**Extract provided:**
"""
Having followed media stories about EVs for ~10 years, I’m familiar ad nauseum with all the well-worn anti-EV tropes.

With my very teeny megaphone, I’ve done my little bit to try and dispel them over the years. In 2015, I went on record in a scientific journal, countering the misguided EV footprint analysis published by a leading environmental-health research team. Theirs was a classic case of “garbage in, garbage out” analysis. The transport mode they claimed was overall “healthier” than EVs (only when using garbage numbers, of course) was none other than “clean diesel.” The virtual ink had barely dried on the kerfuffle when “clean diesel” was outed as a criminal Volkswagen hoax.

The same year, I also countered the media derision and handwringing about most EVs at the time having short range and costing more than gas-powered vehicles. As I wrote, “Never Show a Fool a Job Half-Done” — it’s silly to critique let alone dismiss a rapidly-evolving new tech over its current specs while ignoring its potential and its proven rate of improvement.

All these points have been vindicated bigly. Now, when Americans can get an electric Ford F-150 for a competitive price, let alone smaller beasts — and when most of the world’s governments have put their foot down firmly in favor of EVs being the way to go vs. the climate crisis — those once-dominant anti-EV tropes are being relegated to the fringe.
"""
**What is required:**
Decide whether each statement below agrees with the piece on anti-EV tropes. Answer yes or no for each, and quote the words of the piece that settle it. 1. The writer's 2015 rebuttal appeared in a scientific journal. 2. The research team claimed that EVs were healthier overall than "clean diesel." 3. The writer says Americans can now get an electric Ford F-150 for a competitive price.

**Supplied material:**
"""
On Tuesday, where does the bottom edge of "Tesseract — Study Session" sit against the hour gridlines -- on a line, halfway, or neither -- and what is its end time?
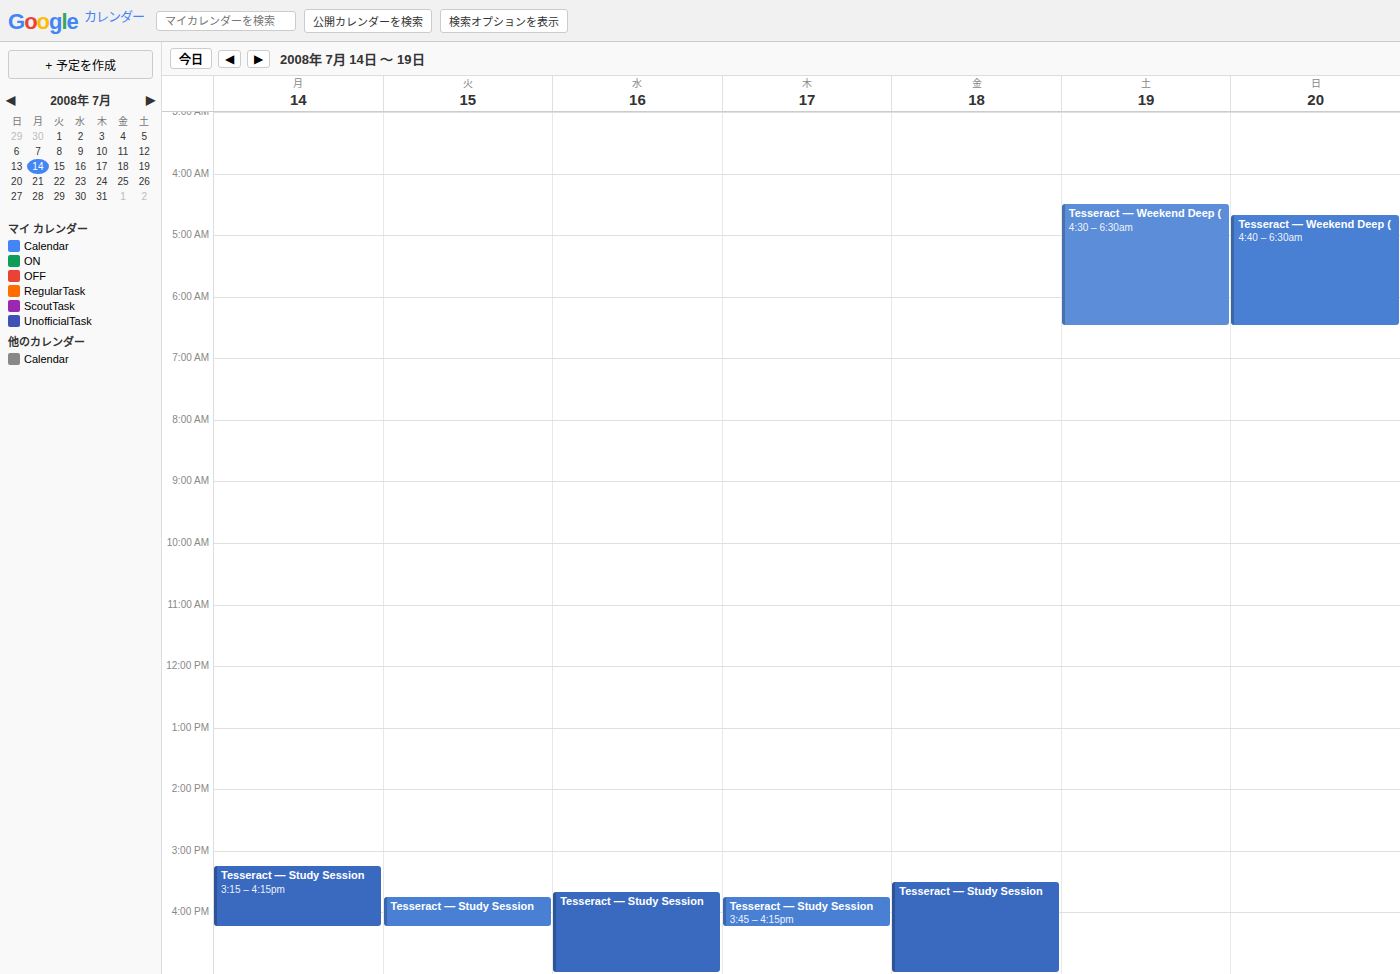
4:15 PM -- neither: a quarter of the way from the 4 PM line to the 5 PM line.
"""
**Complete response:**
1. Yes: "In 2015, I went on record in a scientific journal"
2. No: "The transport mode they claimed was overall “healthier” than EVs (only when using garbage numbers, of course) was none other than “clean diesel.”"
3. Yes: "Americans can get an electric Ford F-150 for a competitive price"